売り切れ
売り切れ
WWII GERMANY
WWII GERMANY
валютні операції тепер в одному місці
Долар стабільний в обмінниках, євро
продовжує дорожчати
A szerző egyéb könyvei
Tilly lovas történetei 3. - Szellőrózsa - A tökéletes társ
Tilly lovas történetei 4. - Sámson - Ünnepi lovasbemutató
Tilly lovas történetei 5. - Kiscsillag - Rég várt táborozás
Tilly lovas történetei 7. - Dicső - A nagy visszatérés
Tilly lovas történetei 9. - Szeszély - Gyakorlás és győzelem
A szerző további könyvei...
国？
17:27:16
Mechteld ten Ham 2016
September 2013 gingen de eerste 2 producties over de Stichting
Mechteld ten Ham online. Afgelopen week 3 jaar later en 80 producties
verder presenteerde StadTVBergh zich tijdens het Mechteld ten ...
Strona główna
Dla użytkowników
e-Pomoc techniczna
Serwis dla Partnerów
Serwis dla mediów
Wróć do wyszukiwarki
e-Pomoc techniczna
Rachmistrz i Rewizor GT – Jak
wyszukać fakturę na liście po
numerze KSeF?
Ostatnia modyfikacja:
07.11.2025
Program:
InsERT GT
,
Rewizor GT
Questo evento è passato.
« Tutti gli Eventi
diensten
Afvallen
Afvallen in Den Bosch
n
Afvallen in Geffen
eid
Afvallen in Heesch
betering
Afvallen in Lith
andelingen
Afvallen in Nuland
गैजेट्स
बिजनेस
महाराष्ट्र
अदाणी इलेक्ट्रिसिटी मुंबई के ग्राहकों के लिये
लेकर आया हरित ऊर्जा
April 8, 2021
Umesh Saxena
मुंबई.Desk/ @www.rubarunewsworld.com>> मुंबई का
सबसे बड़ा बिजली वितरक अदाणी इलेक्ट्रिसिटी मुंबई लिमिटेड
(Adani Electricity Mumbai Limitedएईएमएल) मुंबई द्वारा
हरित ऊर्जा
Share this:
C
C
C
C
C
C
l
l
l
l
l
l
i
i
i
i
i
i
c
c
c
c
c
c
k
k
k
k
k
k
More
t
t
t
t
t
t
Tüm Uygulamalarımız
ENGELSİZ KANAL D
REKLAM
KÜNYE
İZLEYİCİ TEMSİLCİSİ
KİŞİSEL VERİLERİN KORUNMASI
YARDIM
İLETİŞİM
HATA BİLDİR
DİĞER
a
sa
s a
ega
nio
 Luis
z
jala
---
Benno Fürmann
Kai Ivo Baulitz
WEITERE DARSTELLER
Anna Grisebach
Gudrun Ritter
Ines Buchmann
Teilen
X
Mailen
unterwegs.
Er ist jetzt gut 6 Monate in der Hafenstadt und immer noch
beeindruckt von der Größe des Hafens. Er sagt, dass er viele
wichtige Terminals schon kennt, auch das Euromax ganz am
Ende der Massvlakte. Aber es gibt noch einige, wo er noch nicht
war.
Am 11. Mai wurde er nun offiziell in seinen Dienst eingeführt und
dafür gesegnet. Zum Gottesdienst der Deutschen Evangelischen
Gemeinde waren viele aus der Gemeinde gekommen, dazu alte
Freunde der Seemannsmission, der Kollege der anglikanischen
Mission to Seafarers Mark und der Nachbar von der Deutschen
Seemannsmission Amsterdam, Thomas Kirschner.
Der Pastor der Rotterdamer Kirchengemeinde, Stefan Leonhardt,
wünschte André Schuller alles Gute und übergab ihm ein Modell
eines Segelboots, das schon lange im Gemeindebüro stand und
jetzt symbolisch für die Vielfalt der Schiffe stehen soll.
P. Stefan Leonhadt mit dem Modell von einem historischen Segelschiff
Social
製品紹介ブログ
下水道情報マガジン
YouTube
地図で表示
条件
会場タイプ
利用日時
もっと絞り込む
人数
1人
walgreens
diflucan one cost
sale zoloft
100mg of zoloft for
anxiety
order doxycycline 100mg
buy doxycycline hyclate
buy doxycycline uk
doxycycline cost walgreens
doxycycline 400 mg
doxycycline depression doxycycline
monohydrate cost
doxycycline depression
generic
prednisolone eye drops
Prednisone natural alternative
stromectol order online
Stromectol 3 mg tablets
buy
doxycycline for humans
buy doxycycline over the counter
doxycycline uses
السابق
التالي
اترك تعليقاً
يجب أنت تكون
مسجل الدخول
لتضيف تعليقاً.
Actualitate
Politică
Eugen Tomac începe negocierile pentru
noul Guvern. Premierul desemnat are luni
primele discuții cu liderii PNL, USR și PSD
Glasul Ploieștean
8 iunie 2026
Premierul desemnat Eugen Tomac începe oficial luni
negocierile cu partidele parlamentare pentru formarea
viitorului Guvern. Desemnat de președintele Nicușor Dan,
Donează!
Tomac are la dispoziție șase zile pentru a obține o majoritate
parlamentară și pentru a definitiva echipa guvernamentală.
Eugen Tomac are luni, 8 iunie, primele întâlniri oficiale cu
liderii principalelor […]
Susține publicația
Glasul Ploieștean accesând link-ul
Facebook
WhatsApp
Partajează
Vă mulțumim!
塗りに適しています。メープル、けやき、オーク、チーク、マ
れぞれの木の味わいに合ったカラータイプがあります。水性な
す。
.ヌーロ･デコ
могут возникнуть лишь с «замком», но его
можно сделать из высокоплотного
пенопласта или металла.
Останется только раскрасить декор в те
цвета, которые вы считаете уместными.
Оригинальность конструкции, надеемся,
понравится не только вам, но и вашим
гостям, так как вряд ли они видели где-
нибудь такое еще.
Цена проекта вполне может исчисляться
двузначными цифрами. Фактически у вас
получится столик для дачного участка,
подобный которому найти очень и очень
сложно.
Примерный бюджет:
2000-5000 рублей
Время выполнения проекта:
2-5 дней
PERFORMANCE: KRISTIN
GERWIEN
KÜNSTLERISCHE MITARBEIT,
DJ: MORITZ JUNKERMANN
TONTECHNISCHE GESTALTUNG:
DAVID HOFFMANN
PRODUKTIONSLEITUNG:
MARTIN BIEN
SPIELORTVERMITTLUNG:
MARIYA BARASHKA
...
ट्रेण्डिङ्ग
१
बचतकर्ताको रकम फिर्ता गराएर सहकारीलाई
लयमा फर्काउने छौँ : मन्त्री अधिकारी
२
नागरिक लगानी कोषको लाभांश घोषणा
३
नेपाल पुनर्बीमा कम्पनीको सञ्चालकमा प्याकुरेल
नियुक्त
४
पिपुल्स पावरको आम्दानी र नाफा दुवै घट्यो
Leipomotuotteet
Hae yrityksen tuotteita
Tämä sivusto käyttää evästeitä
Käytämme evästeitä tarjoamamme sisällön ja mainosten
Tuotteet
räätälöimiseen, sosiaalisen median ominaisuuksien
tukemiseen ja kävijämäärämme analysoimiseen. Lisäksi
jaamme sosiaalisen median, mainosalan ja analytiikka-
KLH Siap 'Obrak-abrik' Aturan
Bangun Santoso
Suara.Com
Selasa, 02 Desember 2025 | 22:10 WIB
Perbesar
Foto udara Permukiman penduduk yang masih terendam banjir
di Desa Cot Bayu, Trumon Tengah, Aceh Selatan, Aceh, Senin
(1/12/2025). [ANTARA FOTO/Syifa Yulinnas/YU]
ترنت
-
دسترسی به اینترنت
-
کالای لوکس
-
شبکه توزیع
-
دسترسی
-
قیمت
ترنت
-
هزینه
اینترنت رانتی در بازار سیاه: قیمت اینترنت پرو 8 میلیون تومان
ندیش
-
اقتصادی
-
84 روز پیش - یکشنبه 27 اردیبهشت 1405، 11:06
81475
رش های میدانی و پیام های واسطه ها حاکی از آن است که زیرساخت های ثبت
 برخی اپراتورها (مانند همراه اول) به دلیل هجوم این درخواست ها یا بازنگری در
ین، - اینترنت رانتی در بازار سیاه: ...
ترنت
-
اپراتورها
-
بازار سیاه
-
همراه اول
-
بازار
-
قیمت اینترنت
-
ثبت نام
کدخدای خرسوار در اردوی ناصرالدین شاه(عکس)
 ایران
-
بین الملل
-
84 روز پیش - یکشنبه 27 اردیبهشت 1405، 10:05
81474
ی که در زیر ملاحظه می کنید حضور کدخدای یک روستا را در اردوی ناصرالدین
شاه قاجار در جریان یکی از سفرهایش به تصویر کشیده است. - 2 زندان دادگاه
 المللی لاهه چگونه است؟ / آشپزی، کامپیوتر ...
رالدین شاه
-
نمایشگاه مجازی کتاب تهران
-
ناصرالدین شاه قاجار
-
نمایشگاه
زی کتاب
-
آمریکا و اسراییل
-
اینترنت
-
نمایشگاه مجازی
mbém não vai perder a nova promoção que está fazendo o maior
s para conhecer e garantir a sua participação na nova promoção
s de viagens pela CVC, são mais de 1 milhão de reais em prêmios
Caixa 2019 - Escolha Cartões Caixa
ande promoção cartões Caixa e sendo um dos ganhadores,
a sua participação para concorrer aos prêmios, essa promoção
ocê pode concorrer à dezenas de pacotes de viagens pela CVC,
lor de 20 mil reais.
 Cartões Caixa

_TASK OBJECTIVE_
Which lines above contain the word "történetei"? Copy all of them.

_YOUR SOLUTION_
Tilly lovas történetei 3. - Szellőrózsa - A tökéletes társ
Tilly lovas történetei 4. - Sámson - Ünnepi lovasbemutató
Tilly lovas történetei 5. - Kiscsillag - Rég várt táborozás
Tilly lovas történetei 7. - Dicső - A nagy visszatérés
Tilly lovas történetei 9. - Szeszély - Gyakorlás és győzelem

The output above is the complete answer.